On Oct. 26, four MSHS students participated in and won the Manitou Springs annual Emma Crawford Coffin Races. The four students, Fenn Loftin (12), Logan Moore (12), Preston Rhodes (12), and Ethan Traenkle (12), participated through the school’s Key Club. Kiwanis, which is a part of a global network of clubs and members who partner with each other and with organizations, is what made it possible for the students to participate through the MSHS Key Club.
Last year, Kiwanis built a coffin for the Manitou Coffin Races and asked the MSHS Key Club for volunteers. There were only three volunteers last year because students had to be 18 to participate, but they were able to place 9th in the race. Kiwanis wanted to participate again this year with the coffin they had already, and they were able to find the total four students to volunteer around mid September. Fenn Loftin, one of the volunteers had previously already been planning on participating with family, but ultimately participated through the school.
“I wanted to do it already with my family,” Loftin said. “We were planning on trying to make a coffin this year and doing it, but never got around to it. So I was like, sure, that would be fun.”
After the participants had been found, there was very little preparation needed for the races. All that was needed was for the costumes to be picked and for the coffin to be checked. Mary Stapleton, a member of Kiwanis and the participant in the coffin, found the costumes and made sure they fit the students. Their costumes were the guards from “Alice in Wonderland”.

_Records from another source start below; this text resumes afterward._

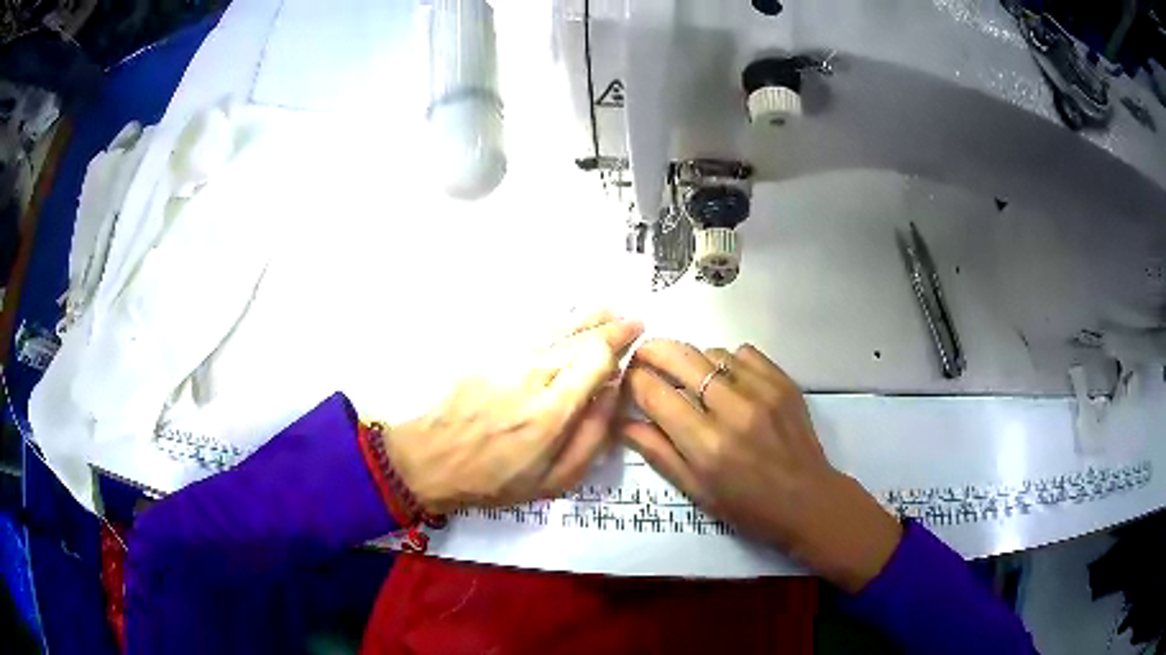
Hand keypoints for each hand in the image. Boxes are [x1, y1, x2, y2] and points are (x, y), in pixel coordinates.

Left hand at [383, 311, 642, 514]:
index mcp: (551, 412)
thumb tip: (612, 394)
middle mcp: (531, 376)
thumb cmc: (495, 480)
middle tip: (632, 321)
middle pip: (579, 338)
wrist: (432, 459)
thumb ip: (592, 437)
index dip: (620, 343)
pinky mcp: (487, 354)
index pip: (596, 358)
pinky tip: (566, 321)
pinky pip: (530, 333)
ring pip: (555, 328)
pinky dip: (555, 324)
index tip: (636, 336)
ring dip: (585, 317)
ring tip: (607, 309)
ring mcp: (506, 360)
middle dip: (610, 326)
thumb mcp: (554, 480)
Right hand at [622, 340, 901, 592]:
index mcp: (706, 446)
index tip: (626, 378)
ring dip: (693, 360)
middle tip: (643, 355)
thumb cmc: (748, 507)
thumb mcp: (697, 491)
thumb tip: (622, 422)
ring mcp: (762, 391)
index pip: (656, 395)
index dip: (633, 380)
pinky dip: (727, 361)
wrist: (809, 500)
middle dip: (654, 350)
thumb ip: (658, 453)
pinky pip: (743, 353)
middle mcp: (733, 411)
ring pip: (712, 353)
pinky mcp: (783, 382)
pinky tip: (727, 380)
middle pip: (682, 359)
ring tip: (691, 377)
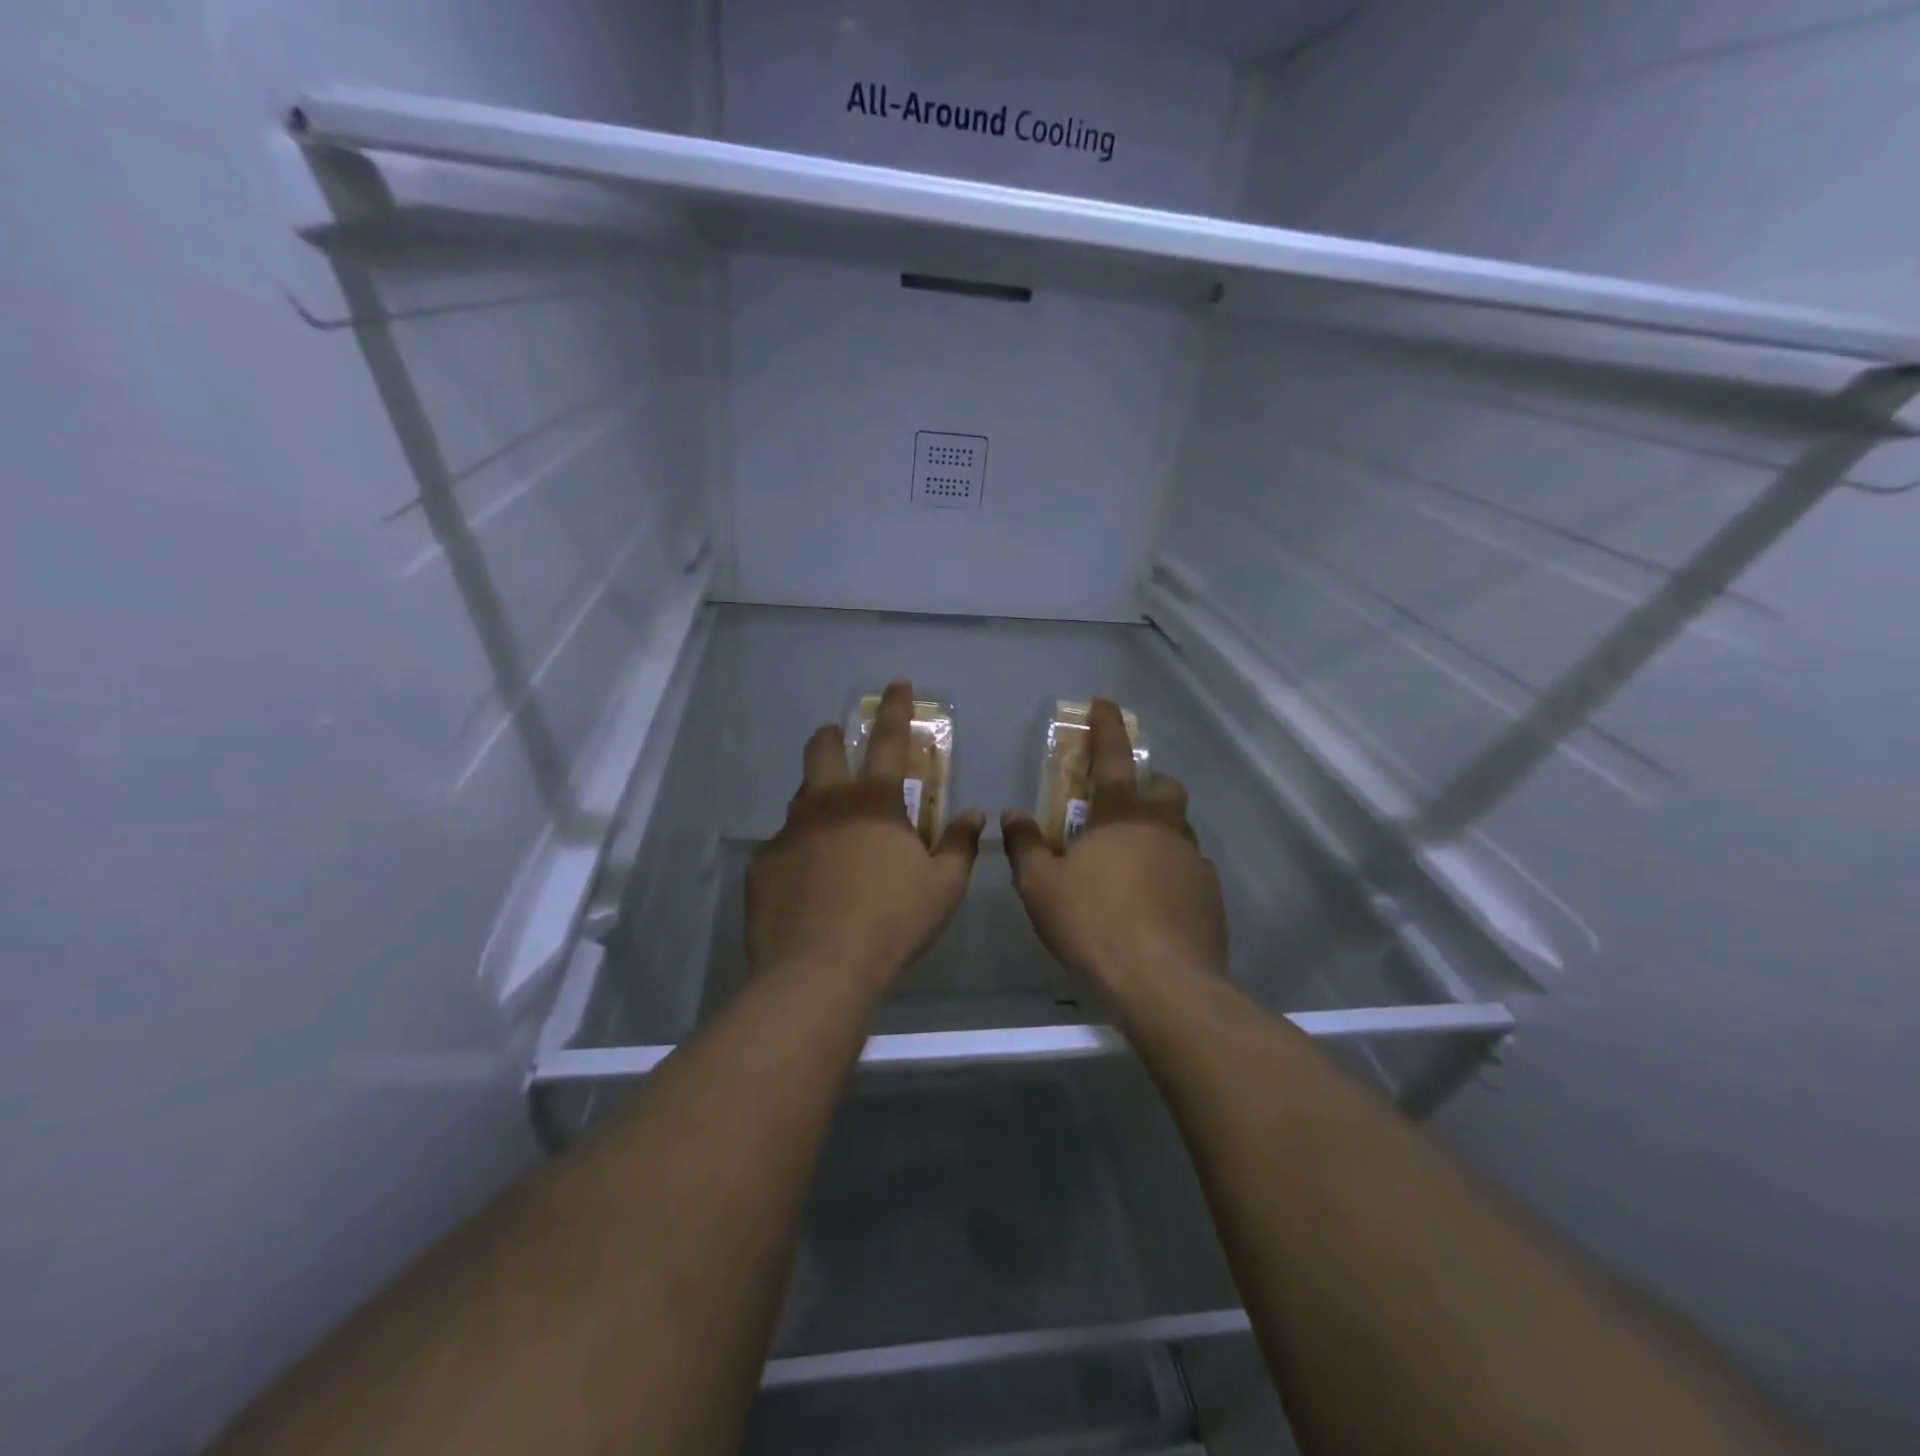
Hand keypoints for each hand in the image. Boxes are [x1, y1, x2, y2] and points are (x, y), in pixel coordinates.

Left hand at [748, 681, 985, 991]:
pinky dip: (798, 849)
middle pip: (824, 749)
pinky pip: (782, 845)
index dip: (896, 708)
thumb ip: (960, 845)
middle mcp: (826, 804)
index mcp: (874, 802)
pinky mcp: (763, 864)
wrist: (819, 969)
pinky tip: (807, 879)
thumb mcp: (943, 887)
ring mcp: (788, 832)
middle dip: (834, 736)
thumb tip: (974, 815)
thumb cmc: (893, 922)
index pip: (890, 740)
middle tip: (841, 740)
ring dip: (816, 795)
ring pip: (800, 796)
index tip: (897, 683)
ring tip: (829, 821)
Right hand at [1002, 699, 1227, 998]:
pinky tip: (1156, 902)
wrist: (1162, 984)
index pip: (1113, 757)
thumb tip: (1012, 815)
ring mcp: (1193, 862)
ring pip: (1181, 830)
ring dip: (1160, 832)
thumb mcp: (1041, 887)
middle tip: (1123, 806)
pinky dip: (1173, 873)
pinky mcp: (1211, 897)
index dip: (1107, 727)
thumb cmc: (1093, 925)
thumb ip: (1026, 846)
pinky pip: (1192, 870)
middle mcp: (1164, 829)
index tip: (1105, 703)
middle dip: (1148, 784)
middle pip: (1165, 788)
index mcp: (1121, 817)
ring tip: (1134, 862)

“People would filter by, and they would talk about it. They all recognized our team based off their costumes, and they thought the costumes were some of the best costumes,” Mike Talbott, MSHS teacher and Key Club adviser, said. “They weren’t real Halloweenish, or scary, like some people are dressed as zombies and mummies and stuff like that.”
On the day of the Coffin Races, the students met up in Manitou at around nine thirty. They got their coffin safety checked, received their numbers, attended safety meetings, and headed down to their spot with the other contestants while they waited for the parade to begin.
“We got free Celsius, snacks and stuff from the people at the festival. And just waited there for a while,” Loftin said. “And then there was a safety meeting where one person from each team had to go over all the rules, which we already knew. You had to have three people touching the cart at all times, and then you couldn’t pass over the middle line.”
The length of the race was 195 yards, and the students’ team raced 33rd. Two teams would race at a time, however the winner of the Coffin Races is determined by the measured amount of time it takes to finish the race. The student’s time with costumes on was 27.7 seconds, which was about 14 miles per hour.
“We were just all a bit nervous because we hadn’t even run the coffin before or tested it. We just kind of all went into four spots on the coffin and were ready to go,” Loftin said. “We just started pushing pretty much full force as hard as we could, because we decided before that it wasn’t that long and we wouldn’t have to pace ourselves. So we just decided to go full force the whole time.”
The students were in first place after their race, until the “Troublemakers” tied with them at 27.7 seconds. In order to break the tie, the two teams would have to race against each other.
“ I didn’t want to race,” Lofitn said. “We thought that was it. We were all dead.”
When the two teams were supposed to race to find a winner, the “Troublemakers” never showed up. This meant that the MSHS students were the winners by default. The students then went on to race the winners of the Frozen Dead Guy Races from Estes Park. The students won this race as well with a time of 26.9 seconds.
“It was just awesome,” said Loftin. “We didn’t expect to get first.”
Talbott says that participating in and winning the Coffin Races is a great thing for MSHS students to say they have done.
“If you’re from Manitou, and you think, what are the things you would want to win that are Manitou things? This would be one of them,” Talbott said. “The marathon and the fruit cake throwing contest might be other ones, but those are things that are unique to Manitou. These four young men have won, and they can always say that no matter if they stay here for the rest of their life, or they move away. They still can come back and go, I was a champion.”
Rhodes, one of the participants, says that this was a great way for students to get involved in the community.